BEGIN Information given
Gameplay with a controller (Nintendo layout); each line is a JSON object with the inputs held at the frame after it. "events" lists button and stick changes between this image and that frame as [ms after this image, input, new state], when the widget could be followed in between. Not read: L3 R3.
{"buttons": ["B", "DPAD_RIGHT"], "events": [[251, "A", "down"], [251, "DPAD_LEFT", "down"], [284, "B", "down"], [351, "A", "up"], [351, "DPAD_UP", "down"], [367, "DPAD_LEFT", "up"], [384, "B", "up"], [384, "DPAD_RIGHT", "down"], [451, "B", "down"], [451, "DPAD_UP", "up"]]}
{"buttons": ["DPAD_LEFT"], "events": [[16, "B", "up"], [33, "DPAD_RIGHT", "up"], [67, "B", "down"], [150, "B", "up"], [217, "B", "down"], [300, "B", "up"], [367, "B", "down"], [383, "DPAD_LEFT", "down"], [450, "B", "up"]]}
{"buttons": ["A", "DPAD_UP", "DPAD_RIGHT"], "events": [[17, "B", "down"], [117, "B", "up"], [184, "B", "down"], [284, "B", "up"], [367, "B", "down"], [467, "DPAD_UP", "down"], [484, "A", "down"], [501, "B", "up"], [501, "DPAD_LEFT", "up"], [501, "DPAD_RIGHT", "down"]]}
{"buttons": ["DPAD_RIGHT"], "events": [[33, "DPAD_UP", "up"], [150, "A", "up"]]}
END Information given
## Task statement
The answer should be one number, the count of lines in the data that include the string "down".

## Solution
3